Task prompt –
Rewrite the lines from the beginning of the records through the line containing "Ufficio stampa" as a numbered list, skipping any blank lines and including nothing beyond that line.

Listed entries –
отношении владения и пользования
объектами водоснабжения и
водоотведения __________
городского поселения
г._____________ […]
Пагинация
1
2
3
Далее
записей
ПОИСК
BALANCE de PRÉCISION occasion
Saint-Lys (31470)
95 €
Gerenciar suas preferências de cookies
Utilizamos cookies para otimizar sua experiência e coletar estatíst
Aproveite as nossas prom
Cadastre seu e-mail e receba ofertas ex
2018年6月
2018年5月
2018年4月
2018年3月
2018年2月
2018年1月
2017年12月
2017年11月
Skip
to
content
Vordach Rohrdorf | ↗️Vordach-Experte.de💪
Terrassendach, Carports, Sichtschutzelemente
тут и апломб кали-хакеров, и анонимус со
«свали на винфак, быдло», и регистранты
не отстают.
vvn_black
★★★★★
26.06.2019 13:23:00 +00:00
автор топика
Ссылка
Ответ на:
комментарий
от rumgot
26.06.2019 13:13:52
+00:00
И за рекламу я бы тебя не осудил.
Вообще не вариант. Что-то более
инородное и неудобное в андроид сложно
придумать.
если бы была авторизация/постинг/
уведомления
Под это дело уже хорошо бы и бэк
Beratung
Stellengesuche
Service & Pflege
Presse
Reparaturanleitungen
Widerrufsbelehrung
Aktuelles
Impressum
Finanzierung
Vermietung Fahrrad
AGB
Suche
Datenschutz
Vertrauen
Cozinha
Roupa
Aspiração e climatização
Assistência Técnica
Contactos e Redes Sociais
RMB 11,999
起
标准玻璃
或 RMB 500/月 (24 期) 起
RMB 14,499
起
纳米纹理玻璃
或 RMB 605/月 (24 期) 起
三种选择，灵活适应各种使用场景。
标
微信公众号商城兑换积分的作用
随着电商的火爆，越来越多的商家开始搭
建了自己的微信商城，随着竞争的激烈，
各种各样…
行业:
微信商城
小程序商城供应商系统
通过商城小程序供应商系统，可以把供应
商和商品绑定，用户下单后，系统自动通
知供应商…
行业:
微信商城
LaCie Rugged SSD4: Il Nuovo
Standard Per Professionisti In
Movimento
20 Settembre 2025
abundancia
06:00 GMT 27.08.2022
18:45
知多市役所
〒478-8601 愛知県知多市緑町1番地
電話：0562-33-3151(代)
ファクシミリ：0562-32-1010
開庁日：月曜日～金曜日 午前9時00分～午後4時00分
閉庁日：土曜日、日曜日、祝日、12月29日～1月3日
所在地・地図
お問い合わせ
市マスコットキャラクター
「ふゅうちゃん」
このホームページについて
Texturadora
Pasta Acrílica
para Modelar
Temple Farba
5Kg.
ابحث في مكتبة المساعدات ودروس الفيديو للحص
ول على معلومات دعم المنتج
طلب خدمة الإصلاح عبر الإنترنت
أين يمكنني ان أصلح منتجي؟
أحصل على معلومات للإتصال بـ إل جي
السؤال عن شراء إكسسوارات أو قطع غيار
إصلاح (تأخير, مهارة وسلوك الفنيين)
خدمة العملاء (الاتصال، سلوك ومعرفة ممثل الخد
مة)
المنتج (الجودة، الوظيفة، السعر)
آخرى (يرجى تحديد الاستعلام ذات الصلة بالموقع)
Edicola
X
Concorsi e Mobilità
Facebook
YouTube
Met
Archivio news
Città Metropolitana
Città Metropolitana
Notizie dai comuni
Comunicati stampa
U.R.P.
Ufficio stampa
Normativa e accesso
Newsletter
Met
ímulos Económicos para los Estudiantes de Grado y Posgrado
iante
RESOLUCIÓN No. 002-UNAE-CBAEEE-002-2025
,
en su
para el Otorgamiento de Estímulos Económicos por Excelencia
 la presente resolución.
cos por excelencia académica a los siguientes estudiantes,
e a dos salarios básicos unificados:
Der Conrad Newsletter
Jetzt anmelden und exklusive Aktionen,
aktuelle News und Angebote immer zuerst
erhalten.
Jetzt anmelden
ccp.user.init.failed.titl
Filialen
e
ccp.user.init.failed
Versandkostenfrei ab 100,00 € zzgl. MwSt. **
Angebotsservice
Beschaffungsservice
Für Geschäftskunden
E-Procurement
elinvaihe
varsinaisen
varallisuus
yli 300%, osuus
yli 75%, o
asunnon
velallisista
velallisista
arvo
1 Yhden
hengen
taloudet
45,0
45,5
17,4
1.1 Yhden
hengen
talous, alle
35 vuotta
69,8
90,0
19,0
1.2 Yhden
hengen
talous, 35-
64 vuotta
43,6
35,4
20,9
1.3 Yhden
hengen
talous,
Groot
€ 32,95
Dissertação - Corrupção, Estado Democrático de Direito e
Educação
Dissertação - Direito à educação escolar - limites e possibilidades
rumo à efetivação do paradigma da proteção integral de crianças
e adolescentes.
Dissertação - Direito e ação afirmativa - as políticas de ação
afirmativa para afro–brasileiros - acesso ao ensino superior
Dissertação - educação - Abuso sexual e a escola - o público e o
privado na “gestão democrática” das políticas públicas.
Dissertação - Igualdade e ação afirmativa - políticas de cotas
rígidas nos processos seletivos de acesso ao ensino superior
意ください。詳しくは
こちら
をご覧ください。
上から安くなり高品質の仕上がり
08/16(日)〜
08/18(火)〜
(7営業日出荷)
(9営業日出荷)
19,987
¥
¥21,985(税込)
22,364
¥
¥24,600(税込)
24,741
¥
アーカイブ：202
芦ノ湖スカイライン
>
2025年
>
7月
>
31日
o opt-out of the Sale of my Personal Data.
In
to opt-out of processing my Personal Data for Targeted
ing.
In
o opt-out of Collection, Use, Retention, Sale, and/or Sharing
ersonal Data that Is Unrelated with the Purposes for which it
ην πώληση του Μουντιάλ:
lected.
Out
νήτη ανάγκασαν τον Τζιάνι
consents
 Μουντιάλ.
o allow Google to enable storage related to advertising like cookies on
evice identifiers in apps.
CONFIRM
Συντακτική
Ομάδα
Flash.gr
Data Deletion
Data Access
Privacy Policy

Reply to the exercise –
1. отношении владения и пользования
2. объектами водоснабжения и
3. водоотведения __________
4. городского поселения
5. г._____________ […]
6. Пагинация
7. 1
8. 2
9. 3
10. Далее
11. записей
12. ПОИСК
13. BALANCE de PRÉCISION occasion
14. Saint-Lys (31470)
15. 95 €
16. Gerenciar suas preferências de cookies
17. Utilizamos cookies para otimizar sua experiência e coletar estatíst
18. Aproveite as nossas prom
19. Cadastre seu e-mail e receba ofertas ex
20. 2018年6月
21. 2018年5月
22. 2018年4月
23. 2018年3月
24. 2018年2月
25. 2018年1月
26. 2017年12月
27. 2017年11月
28. Skip
29. to
30. content
31. Vordach Rohrdorf | ↗️Vordach-Experte.de💪
32. Terrassendach, Carports, Sichtschutzelemente
33. тут и апломб кали-хакеров, и анонимус со
34. «свали на винфак, быдло», и регистранты
35. не отстают.
36. vvn_black
37. ★★★★★
38. 26.06.2019 13:23:00 +00:00
39. автор топика
40. Ссылка
41. Ответ на:
42. комментарий
43. от rumgot
44. 26.06.2019 13:13:52
45. +00:00
46. И за рекламу я бы тебя не осудил.
47. Вообще не вариант. Что-то более
48. инородное и неудобное в андроид сложно
49. придумать.
50. если бы была авторизация/постинг/
51. уведомления
52. Под это дело уже хорошо бы и бэк
53. Beratung
54. Stellengesuche
55. Service & Pflege
56. Presse
57. Reparaturanleitungen
58. Widerrufsbelehrung
59. Aktuelles
60. Impressum
61. Finanzierung
62. Vermietung Fahrrad
63. AGB
64. Suche
65. Datenschutz
66. Vertrauen
67. Cozinha
68. Roupa
69. Aspiração e climatização
70. Assistência Técnica
71. Contactos e Redes Sociais
72. RMB 11,999
73. 起
74. 标准玻璃
75. 或 RMB 500/月 (24 期) 起
76. RMB 14,499
77. 起
78. 纳米纹理玻璃
79. 或 RMB 605/月 (24 期) 起
80. 三种选择，灵活适应各种使用场景。
81. 标
82. 微信公众号商城兑换积分的作用
83. 随着电商的火爆，越来越多的商家开始搭
84. 建了自己的微信商城，随着竞争的激烈，
85. 各种各样…
86. 行业:
87. 微信商城
88. 小程序商城供应商系统
89. 通过商城小程序供应商系统，可以把供应
90. 商和商品绑定，用户下单后，系统自动通
91. 知供应商…
92. 行业:
93. 微信商城
94. LaCie Rugged SSD4: Il Nuovo
95. Standard Per Professionisti In
96. Movimento
97. 20 Settembre 2025
98. abundancia
99. 06:00 GMT 27.08.2022
100. 18:45
101. 知多市役所
102. 〒478-8601 愛知県知多市緑町1番地
103. 電話：0562-33-3151(代)
104. ファクシミリ：0562-32-1010
105. 開庁日：月曜日～金曜日 午前9時00分～午後4時00分
106. 閉庁日：土曜日、日曜日、祝日、12月29日～1月3日
107. 所在地・地図
108. お問い合わせ
109. 市マスコットキャラクター
110. 「ふゅうちゃん」
111. このホームページについて
112. Texturadora
113. Pasta Acrílica
114. para Modelar
115. Temple Farba
116. 5Kg.
117. ابحث في مكتبة المساعدات ودروس الفيديو للحص
118. ول على معلومات دعم المنتج
119. طلب خدمة الإصلاح عبر الإنترنت
120. أين يمكنني ان أصلح منتجي؟
121. أحصل على معلومات للإتصال بـ إل جي
122. السؤال عن شراء إكسسوارات أو قطع غيار
123. إصلاح (تأخير, مهارة وسلوك الفنيين)
124. خدمة العملاء (الاتصال، سلوك ومعرفة ممثل الخد
125. مة)
126. المنتج (الجودة، الوظيفة، السعر)
127. آخرى (يرجى تحديد الاستعلام ذات الصلة بالموقع)
128. Edicola
129. X
130. Concorsi e Mobilità
131. Facebook
132. YouTube
133. Met
134. Archivio news
135. Città Metropolitana
136. Città Metropolitana
137. Notizie dai comuni
138. Comunicati stampa
139. U.R.P.
140. Ufficio stampa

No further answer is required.